I have been in the business of education at the university level for over 44 years, working at 4 major universities, and in that time, I have observed marked improvements in our ability to conduct significant, hypothesis-driven science integrating our world of biomechanics with knowledge bases in physiology, motor learning, neural control, and psychology, equally integrating our world with professional colleagues in engineering, medicine, physical therapy, occupational therapy, and athletics and coaching, to name just a few. We have disturbed the concept of “silos” and enriched the interdisciplinary approach to studying the performance of an integrated physiological system, that is, the human body, whether applying our skills to injury prevention and improving performance during the extreme demands of sport or studying falls prevention interventions in the frail older adults. Successful members of our profession have exhibited the ability to view human movement from a more “holistic” perspective, developing teams of colleagues, each with their own expertise, and working together to solve a given challenge in movement science. And, while working with so many trusted colleagues in my career, I have learned some important lessons along the way.

First lesson learned: Bring your own ideas/hypotheses to the table to maintain your own independence. And, at the same time, actively engage and integrate your ideas with colleagues who collectively have the knowledge base required to address any given problem.

My first experience in an interdisciplinary environment was at the Biomechanics Lab (Water Tower) at Penn State (1971–1975). Bringing research experience at the MS level in exercise physiology to my PhD work, I was pleasantly surprised to see students in biomechanics, physiology, sports injury mechanics, and equipment design housed together on the third floor of the Biomechanics Lab. In that program, students were also exposed to scientists from around the world who shared their interdisciplinary perspective with students in the lab. Paavo Komi, a graduate of Penn State and a world-recognized scientist in sport biomechanics and neural control, is such an example. His successful career was defined by addressing questions regarding muscle function, in vivo, at a very basic science level and building collaborative interdisciplinary teams of researchers with the unique ability to translate their findings to coaches and athletes.

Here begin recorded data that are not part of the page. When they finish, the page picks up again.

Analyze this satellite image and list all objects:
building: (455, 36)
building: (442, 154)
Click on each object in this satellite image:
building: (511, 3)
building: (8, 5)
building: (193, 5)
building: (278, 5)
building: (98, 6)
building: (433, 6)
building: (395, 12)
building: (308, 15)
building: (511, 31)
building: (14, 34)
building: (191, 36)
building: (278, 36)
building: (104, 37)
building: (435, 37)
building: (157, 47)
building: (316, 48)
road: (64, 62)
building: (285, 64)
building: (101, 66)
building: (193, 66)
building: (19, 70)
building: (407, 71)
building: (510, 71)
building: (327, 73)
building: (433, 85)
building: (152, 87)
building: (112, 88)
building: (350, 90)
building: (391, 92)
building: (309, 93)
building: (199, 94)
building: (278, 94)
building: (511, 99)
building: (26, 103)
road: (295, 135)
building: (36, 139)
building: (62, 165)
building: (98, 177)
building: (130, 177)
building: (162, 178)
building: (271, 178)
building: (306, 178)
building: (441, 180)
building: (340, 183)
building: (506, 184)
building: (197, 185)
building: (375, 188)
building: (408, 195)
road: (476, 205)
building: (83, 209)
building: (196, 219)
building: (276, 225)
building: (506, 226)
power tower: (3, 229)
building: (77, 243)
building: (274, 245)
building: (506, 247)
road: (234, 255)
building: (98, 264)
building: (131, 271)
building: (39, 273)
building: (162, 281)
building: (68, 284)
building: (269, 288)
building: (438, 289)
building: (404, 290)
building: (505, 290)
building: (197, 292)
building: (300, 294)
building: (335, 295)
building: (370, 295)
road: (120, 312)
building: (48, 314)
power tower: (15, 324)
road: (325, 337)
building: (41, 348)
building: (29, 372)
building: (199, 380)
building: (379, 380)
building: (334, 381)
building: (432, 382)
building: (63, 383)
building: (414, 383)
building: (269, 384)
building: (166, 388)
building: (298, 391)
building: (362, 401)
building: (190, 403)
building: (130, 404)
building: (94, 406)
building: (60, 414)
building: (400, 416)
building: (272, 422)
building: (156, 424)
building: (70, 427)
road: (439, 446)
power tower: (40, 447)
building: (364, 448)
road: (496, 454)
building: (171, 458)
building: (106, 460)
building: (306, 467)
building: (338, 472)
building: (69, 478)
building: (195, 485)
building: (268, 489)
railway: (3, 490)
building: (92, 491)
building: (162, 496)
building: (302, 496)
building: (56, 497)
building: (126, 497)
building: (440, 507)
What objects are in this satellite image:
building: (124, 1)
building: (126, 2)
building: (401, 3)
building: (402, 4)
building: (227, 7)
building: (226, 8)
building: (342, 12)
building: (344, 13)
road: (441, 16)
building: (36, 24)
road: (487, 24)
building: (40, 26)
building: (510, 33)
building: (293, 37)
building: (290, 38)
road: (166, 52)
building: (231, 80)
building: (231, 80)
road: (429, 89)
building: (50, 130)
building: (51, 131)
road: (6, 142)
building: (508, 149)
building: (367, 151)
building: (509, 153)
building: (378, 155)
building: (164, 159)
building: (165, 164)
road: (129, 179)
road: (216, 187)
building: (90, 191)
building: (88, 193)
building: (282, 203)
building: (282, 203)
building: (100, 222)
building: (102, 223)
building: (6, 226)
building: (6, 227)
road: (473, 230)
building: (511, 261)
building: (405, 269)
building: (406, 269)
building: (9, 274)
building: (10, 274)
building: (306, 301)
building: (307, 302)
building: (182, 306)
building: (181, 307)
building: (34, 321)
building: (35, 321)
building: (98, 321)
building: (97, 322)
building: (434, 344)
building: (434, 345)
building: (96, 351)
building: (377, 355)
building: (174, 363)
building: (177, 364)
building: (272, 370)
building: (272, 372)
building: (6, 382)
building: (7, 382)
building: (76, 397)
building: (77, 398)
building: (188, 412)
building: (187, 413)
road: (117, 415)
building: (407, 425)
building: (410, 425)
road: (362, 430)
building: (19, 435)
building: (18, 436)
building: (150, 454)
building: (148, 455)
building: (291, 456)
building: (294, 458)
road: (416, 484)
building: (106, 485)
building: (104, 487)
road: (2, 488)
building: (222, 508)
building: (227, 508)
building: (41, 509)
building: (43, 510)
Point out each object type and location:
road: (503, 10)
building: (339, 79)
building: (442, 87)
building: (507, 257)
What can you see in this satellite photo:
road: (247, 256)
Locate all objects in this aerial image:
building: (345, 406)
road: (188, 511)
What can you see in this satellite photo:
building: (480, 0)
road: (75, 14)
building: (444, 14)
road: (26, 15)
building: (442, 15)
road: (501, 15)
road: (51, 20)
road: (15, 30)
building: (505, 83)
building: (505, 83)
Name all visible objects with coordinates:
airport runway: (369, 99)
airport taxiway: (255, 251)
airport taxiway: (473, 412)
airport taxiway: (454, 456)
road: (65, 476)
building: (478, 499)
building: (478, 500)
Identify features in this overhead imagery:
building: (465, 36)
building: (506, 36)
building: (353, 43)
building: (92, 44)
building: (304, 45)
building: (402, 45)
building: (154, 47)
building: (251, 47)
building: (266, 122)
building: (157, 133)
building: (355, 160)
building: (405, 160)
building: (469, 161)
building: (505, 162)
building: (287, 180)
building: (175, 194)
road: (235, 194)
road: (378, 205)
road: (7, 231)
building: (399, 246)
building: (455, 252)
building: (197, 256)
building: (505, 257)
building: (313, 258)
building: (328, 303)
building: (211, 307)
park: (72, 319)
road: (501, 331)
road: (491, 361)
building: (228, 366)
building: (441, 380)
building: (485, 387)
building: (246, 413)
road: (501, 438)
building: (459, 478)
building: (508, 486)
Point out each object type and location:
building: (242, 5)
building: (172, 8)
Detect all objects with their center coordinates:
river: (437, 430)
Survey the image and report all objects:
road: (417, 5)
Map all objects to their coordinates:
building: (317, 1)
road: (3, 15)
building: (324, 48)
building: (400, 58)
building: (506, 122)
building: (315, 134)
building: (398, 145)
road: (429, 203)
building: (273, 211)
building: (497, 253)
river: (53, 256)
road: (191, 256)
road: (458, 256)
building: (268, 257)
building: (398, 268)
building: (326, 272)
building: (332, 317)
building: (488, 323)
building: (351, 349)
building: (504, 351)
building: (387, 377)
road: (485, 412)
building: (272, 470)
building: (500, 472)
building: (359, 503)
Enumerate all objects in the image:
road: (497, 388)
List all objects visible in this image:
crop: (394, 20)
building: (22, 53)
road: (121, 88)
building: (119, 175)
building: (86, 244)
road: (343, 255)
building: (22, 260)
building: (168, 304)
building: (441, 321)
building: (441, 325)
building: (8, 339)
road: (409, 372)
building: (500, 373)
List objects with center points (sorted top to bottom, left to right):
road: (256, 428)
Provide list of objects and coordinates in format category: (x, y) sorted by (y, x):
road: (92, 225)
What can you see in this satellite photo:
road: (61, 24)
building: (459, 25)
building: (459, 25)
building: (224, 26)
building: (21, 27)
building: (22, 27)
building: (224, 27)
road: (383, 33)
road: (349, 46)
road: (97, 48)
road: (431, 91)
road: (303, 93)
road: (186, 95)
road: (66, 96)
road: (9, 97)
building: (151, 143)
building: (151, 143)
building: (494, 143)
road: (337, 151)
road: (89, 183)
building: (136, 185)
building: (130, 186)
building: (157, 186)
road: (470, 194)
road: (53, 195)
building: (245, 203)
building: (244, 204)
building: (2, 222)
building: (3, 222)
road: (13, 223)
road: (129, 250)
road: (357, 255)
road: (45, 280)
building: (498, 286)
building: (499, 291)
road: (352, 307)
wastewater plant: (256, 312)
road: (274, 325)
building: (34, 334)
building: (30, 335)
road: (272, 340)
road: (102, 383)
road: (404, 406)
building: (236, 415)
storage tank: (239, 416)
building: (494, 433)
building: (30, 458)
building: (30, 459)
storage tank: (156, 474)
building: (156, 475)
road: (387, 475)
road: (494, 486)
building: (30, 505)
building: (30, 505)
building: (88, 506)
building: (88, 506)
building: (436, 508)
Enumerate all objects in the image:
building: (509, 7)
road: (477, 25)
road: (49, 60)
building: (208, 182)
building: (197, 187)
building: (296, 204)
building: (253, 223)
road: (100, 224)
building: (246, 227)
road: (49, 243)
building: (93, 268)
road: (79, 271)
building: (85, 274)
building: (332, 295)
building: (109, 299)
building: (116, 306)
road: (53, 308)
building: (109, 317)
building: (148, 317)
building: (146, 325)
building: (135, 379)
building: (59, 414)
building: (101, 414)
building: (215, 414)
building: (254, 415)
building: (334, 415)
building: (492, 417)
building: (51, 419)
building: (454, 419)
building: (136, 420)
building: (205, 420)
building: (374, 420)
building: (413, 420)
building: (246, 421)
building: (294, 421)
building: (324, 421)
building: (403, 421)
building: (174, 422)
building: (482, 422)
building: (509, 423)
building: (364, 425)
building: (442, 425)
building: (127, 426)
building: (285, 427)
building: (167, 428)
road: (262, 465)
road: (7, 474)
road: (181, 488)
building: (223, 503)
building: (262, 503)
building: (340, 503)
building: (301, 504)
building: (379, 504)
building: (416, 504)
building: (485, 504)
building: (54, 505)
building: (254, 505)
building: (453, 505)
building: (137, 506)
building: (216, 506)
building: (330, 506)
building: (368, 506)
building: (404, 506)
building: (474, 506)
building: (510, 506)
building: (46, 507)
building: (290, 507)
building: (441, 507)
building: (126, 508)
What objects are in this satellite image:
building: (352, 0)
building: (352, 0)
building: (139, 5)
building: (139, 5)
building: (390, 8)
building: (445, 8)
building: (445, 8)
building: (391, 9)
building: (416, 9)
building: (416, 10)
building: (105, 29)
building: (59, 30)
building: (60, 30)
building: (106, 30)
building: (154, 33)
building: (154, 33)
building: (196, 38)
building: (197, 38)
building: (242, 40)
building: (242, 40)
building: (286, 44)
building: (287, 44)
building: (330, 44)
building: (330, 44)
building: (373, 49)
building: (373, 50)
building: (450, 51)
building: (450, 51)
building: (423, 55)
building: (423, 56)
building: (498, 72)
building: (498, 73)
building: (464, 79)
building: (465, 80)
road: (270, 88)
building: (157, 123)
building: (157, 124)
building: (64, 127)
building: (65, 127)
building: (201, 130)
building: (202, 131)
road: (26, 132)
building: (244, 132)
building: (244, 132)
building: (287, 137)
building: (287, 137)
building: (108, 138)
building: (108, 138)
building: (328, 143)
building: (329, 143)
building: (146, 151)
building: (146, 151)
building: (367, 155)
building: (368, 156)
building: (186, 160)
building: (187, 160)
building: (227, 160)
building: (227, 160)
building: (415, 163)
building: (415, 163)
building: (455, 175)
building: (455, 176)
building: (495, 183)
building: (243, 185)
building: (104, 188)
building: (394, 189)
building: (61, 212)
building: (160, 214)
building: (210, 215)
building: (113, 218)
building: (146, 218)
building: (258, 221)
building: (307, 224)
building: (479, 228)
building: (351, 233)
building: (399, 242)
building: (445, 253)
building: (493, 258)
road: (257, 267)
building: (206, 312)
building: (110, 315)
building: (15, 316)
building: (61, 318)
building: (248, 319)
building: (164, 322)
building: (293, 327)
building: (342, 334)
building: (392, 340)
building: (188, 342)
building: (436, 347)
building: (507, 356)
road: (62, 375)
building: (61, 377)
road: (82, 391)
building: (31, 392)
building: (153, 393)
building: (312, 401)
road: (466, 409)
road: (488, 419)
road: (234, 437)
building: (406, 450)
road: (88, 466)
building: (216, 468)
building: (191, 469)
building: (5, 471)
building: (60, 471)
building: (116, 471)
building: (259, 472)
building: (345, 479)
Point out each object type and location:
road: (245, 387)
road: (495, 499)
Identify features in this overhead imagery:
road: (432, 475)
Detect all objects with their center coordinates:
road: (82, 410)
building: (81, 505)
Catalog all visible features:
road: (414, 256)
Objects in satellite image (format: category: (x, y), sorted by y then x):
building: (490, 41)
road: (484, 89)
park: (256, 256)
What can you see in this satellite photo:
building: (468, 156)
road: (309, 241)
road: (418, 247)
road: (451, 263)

My second experience in an interdisciplinary environment was at Georgia Tech, where I was the founding chair of the School of Applied Physiology. Collectively, our faculty developed labs in cell physiology and biomechanics, motor control and behavior, and neural control and movement mechanics. We shared funding with faculty in the Medical School at Emory University and the College of Engineering at Georgia Tech to study questions in movement control related to rehabilitation science. Truly an interdisciplinary integrated community.

Second lesson learned: Make sure the collaborations you undertake work for you. Focus on your central interests, that is, your central goals, balancing the development of your “thread” of research with your unique contributions to the work of others in your interdisciplinary team. Your success culminates with the appropriate communication of your findings to a given target population.

We are all charged with the responsibility of translating our findings to the appropriate populations, and this requires an interdisciplinary collaborative effort. For example, questions driven from a clinical or athletic performance perspective to basic scientists or from basic scientists to coaches and clinicians requires each side to listen to the other, learn from each other to understand the problem, and hopefully solve it. We often employ similar technologies, data gathering, analytical procedures, and so forth to address questions in different fields of study, but it is a well-defined question that requires our most serious and profound attention. It is the questions that drive the selection of the tools. As our perspective on improving human health and performance sharpens, the importance of the intellectual interface between all members of the collaborative team becomes more profound.

Third lesson learned: Recognize the significance of the impact of your work on you, on those working alongside you, be it student or colleague, and on the field of study in which you participate.

Development of an interdisciplinary work environment supports an integrated approach to the study of human performance. It encourages the development of new knowledges and serves as a platform for the scientific training of those looking for our guidance that is requisite to the successful development of their individual careers. Those we train serve as our message to the future of our profession. They are our collective legacy. Keep track of them, learn from them, and treat them as colleagues throughout their careers.